Big Census job cuts hit especially hard in Southern states

As the 2010 Census count winds down, the agency which has employed over 700,000 people over the last two years -- a vital boost during the Great Recession -- is now laying off most of its employees, as The New York Times reports:

Now, its decennial work largely done, the Census Bureau is shedding hundreds of thousands of workers -- about 225,000 in just the last few weeks, enough to account for a jot or two in the unemployment rate, say federal economists.
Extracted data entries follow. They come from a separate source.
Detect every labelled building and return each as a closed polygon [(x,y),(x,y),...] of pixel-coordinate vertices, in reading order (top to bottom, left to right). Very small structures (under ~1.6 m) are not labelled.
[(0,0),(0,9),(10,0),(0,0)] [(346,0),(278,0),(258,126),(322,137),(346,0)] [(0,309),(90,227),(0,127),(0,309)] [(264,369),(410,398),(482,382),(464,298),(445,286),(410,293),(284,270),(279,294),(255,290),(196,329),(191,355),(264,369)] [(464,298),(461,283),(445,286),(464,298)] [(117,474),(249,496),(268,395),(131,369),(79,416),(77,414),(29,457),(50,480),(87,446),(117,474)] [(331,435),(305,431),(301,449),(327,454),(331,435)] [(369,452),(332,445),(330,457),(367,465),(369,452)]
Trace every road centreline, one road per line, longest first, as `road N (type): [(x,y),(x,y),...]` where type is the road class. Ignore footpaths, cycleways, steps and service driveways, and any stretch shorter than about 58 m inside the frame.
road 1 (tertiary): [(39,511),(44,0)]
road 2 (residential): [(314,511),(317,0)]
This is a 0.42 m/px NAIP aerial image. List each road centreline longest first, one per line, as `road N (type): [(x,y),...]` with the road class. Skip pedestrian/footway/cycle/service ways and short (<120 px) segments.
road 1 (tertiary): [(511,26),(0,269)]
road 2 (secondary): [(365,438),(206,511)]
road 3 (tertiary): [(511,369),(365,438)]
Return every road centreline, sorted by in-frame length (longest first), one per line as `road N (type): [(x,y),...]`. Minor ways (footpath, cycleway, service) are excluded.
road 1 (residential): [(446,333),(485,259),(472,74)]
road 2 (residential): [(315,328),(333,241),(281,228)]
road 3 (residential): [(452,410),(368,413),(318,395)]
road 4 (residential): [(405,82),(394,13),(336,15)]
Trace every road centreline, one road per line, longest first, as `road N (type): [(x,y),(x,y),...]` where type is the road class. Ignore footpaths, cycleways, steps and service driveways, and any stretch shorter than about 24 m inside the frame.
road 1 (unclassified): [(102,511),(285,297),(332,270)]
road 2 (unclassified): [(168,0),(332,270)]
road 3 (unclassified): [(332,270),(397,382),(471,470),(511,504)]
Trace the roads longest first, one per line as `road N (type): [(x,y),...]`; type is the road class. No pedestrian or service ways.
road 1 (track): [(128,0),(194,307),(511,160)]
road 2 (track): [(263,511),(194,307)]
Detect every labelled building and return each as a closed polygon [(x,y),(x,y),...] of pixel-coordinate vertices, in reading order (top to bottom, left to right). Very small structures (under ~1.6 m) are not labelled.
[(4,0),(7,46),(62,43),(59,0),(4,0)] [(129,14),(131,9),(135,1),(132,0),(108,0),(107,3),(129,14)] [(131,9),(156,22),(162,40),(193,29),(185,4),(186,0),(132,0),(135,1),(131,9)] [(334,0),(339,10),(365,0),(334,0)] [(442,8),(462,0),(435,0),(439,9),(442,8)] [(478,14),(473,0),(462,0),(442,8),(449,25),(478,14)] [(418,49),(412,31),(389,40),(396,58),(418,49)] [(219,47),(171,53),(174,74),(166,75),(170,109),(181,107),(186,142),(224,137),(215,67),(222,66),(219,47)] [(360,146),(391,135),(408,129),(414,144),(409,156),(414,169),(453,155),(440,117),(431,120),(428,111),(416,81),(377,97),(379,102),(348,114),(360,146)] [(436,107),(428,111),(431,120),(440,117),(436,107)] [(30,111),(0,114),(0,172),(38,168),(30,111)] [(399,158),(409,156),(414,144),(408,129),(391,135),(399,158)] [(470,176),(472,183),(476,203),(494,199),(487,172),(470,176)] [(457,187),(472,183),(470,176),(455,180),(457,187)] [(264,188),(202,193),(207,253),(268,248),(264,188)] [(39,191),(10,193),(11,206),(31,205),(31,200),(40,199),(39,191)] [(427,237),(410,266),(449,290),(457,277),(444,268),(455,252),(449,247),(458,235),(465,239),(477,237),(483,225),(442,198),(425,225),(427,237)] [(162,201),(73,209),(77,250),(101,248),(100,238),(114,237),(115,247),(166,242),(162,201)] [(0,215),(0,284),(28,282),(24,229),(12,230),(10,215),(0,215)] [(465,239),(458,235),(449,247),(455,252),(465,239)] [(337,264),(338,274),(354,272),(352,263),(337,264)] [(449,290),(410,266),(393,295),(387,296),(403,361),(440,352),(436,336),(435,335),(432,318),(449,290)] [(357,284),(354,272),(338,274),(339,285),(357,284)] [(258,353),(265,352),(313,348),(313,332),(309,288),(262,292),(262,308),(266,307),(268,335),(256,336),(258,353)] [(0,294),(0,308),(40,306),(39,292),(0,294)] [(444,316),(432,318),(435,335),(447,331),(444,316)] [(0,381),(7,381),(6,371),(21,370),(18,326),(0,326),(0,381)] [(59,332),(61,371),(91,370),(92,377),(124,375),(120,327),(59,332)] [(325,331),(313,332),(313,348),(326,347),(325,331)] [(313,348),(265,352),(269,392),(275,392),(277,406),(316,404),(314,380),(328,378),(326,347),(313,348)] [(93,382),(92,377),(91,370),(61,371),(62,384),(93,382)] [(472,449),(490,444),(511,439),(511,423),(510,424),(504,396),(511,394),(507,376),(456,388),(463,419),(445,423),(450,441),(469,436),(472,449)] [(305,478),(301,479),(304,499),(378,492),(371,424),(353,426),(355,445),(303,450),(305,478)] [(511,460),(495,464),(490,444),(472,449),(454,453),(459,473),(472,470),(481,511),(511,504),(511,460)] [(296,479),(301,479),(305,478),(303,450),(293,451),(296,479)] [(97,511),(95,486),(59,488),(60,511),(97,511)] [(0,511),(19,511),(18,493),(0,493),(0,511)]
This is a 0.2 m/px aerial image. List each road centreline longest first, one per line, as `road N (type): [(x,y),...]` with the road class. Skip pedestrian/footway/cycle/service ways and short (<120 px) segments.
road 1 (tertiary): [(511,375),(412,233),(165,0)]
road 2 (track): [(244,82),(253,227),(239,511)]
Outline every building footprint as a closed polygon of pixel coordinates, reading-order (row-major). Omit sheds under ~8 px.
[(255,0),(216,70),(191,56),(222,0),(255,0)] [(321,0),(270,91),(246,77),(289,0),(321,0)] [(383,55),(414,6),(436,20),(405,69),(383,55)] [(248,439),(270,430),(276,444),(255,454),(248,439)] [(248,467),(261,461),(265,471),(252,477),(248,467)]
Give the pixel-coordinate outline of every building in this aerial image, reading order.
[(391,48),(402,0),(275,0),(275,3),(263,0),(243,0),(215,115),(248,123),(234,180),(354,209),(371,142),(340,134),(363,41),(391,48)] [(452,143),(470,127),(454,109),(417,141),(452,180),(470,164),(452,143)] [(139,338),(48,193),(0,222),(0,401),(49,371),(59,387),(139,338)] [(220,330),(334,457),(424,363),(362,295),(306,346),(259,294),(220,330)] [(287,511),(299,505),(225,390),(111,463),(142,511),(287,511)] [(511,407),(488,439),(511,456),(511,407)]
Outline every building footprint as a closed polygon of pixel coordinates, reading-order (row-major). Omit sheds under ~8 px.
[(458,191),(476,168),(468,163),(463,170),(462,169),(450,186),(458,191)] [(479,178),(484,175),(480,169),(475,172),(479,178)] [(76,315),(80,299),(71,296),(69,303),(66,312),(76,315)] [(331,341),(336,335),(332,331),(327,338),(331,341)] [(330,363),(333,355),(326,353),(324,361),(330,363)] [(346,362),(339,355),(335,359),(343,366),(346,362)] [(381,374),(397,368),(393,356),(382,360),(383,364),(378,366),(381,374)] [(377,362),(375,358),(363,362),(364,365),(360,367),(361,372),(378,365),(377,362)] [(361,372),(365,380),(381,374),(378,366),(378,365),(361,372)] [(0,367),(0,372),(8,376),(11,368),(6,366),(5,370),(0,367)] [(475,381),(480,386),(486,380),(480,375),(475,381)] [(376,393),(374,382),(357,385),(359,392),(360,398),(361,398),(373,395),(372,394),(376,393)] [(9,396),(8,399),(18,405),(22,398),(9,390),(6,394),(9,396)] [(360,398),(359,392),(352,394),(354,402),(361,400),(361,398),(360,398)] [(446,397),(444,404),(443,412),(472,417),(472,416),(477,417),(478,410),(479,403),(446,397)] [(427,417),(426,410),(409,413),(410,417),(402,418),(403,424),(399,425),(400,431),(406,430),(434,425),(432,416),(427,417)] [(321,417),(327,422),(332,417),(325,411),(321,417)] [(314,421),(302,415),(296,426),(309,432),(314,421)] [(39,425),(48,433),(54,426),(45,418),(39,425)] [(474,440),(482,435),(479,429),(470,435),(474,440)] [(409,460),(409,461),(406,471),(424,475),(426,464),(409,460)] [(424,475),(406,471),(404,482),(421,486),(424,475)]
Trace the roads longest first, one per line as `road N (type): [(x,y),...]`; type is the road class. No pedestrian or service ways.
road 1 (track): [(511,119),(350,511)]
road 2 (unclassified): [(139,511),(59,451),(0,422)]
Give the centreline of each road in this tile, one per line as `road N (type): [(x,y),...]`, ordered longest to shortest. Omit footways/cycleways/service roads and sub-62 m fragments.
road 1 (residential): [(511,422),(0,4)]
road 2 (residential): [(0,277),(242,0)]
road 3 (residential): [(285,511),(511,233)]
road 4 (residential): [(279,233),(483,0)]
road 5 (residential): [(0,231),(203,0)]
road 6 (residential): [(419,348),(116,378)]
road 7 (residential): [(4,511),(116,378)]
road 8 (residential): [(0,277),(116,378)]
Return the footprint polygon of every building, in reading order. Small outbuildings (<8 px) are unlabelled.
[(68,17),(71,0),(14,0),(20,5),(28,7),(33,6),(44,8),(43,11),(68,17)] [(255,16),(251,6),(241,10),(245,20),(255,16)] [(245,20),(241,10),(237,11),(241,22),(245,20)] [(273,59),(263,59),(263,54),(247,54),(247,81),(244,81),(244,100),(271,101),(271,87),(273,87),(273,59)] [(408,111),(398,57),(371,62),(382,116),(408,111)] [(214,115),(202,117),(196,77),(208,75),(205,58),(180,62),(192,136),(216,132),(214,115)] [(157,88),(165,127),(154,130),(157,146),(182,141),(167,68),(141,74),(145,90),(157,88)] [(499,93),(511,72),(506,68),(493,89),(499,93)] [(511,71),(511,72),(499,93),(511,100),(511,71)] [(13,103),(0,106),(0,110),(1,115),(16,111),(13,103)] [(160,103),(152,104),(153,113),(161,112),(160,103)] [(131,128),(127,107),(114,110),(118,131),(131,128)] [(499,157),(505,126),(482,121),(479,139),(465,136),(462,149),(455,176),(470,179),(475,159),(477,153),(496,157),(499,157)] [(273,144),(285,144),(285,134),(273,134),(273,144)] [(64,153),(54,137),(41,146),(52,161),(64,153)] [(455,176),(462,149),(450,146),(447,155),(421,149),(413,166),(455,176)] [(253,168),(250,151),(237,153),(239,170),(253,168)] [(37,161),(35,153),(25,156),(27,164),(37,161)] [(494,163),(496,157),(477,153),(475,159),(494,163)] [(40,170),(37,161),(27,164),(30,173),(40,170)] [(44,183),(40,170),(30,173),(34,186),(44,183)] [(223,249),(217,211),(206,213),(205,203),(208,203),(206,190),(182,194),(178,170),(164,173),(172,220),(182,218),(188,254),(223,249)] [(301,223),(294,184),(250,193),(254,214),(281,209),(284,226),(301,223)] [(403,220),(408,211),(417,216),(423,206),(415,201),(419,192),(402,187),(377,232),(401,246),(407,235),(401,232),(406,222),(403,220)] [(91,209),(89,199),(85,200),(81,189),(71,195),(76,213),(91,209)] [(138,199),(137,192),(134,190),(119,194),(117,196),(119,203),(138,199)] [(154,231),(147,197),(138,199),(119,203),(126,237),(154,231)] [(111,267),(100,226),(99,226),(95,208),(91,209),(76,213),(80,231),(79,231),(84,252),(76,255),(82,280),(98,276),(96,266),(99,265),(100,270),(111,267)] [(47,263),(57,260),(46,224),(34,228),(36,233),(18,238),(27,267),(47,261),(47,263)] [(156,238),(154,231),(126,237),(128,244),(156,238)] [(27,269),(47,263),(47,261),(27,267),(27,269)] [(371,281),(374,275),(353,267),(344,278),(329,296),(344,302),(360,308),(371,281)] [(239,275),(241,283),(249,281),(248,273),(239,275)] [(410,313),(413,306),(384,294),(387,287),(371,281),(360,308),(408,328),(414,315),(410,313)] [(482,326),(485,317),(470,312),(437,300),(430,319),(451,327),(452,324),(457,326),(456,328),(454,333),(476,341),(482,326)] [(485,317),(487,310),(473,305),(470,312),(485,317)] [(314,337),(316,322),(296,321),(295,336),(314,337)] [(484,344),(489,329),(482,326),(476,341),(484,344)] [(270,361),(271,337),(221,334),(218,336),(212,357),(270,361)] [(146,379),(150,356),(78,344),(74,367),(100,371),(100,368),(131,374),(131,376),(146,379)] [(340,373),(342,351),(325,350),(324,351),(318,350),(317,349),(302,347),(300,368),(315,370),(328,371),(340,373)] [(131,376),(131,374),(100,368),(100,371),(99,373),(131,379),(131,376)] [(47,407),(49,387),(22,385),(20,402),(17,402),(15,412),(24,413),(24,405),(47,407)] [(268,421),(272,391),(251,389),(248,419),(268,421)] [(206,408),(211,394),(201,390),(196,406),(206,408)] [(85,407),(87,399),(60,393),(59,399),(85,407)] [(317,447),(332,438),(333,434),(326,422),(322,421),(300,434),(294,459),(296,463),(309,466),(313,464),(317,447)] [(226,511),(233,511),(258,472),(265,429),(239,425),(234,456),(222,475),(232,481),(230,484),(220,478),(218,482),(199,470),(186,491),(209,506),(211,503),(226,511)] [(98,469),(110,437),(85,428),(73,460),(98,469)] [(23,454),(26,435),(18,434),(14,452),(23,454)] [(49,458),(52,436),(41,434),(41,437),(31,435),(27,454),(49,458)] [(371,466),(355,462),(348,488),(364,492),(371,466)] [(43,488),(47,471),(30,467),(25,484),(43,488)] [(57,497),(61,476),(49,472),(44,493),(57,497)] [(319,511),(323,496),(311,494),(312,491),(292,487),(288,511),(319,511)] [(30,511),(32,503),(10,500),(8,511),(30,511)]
Most of those remaining will be gone by August; a few will last into September.
 

Economists are saying the impact of the "Census effect" on overall unemployment numbers will be minor, in part because many working for the Census -- around half -- held other part-time jobs.

But there's no doubt that public Census jobs have been a critical source of work and income, especially in hard-hit regions like the South.

According to a Facing South analysis, about a third of Census jobs in June 2010 were in three of the Census regional offices -- Charlotte, Atlanta and Dallas -- covering 11 Southern states. Those three Southern offices also accounted for over 37 percent of the Census jobs lost during the month.

Here's a chart showing how many jobs each regional office employed weekly in June:

Southern Census Job Losses.JPG

Consider the impact in a place like the Atlanta regional office, which covers Alabama, Florida and Georgia. In June it went from employing the most Census workers in the country -- over 48,000 -- to just over 13,000, a 73 percent drop. That's especially devastating in places like Florida, which has an 11.7 percent jobless rate.

The same is true for the Charlotte office, which saw its Census workforce contract by 80% in June. That office covers Kentucky, North Carolina, South Carolina (11 percent unemployed), Tennessee and Virginia

And what about the Dallas office, covering the Gulf Coast states of Louisiana, Mississippi and Texas? Losing half of their Census workforce will be especially devastating in a region that faces thousands of lost jobs and billions in economic damage from the BP oil disaster.